Former Olympic team manager challenges ‘lazy nation’ in upcoming University lecture

29 April 2015

A University academic will be delving into Britain’s embarrassing reputation as the ‘lazy nation’ of Europe in his inaugural lecture.

Professor Nick Draper, who worked as team manager for the British Judo Team at the Sydney 2000 Olympic Games, is delivering his first public lecture in the role of Head of Life Sciences at the University on Tuesday 5 May.

The event, called Change Your World: Physical Activity for All, will focus on Professor Draper’s involvement with physical activity promotion as well as discussing why Britain is ranked as one of the most inactive nations in the world.

Professor Draper said: “Britain has been referred to as the lazy nation of Europe. Recent research even suggests that we, as a nation, are 20% less active than the USA. Is there hope for the future? 

“My lecture will examine why we are where we are and looks at possible ways to change the current situation.

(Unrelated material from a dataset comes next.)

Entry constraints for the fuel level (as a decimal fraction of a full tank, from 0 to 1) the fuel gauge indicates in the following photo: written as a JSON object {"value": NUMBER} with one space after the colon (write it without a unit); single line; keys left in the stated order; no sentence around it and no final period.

It also sets challenges for us as individuals, for physical activity promotion specialists, for local and national government and for Public Health England.”

Nick Draper

Professor Draper, who began at the University of Derby in January 2014, graduated from the University of Exeter before starting a teaching career in London, while pursuing a masters degree in Education part-time. 

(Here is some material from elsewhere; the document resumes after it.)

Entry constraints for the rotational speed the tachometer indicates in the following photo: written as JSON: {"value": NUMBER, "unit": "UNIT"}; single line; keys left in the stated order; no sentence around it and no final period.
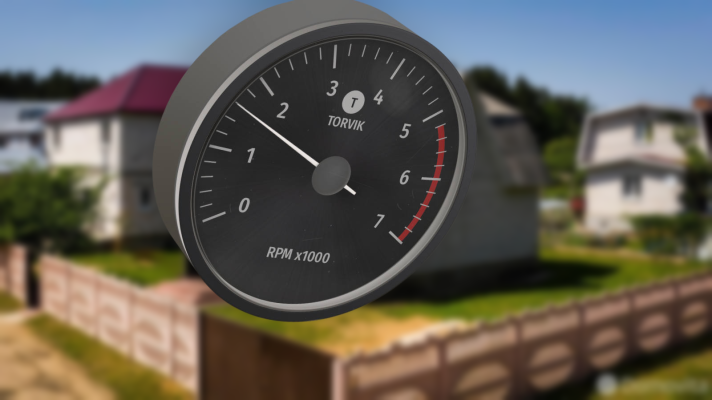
{"value": 1600, "unit": "rpm"}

Bitten by the postgraduate bug, he applied to study a PhD at the University of New Mexico in the USA, which he completed in 1994.

After returning to the UK, he taught at the Universities of Wolverhampton and Chichester as well as working for the British Judo Team for several years, taking him to the Sydney Olympics in 2000.

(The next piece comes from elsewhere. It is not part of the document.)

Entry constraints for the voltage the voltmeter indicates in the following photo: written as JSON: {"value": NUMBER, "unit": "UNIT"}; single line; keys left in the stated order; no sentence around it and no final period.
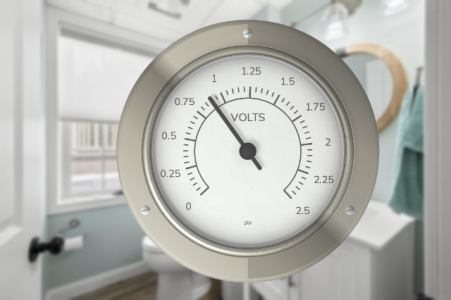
{"value": 0.9, "unit": "V"}
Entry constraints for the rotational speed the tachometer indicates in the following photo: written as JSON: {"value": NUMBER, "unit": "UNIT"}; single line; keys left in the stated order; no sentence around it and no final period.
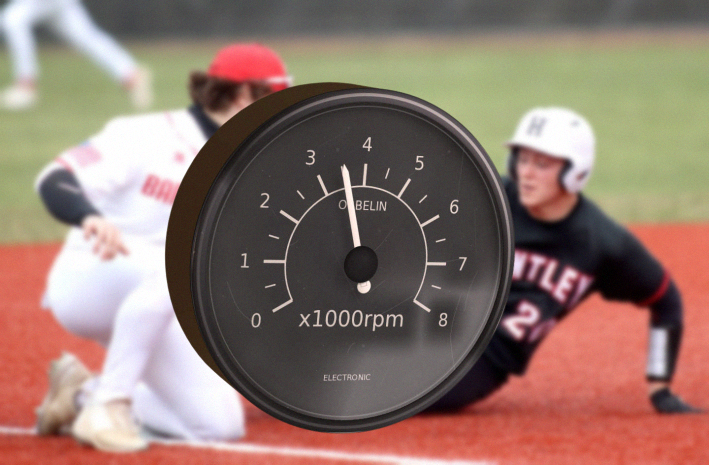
{"value": 3500, "unit": "rpm"}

Professor Draper has taught physical education at schools in the UK, US and New Zealand as well as exercise physiology, which is his real passion.

As a researcher, he has pursued interests in the physiology of adventure sports, elite athlete testing and performance, and physical activity promotion. 

Professor Draper said: “The lecture is open to everyone who is interested, whether that is students, researchers, sport lovers or the general public.”

The free inaugural lecture ends with questions from the audience. Questions must be submitted beforehand when booking a place on the event.

The event will take place from 6.30pm to 7.30pm in room OL2 at the University’s Kedleston Road site.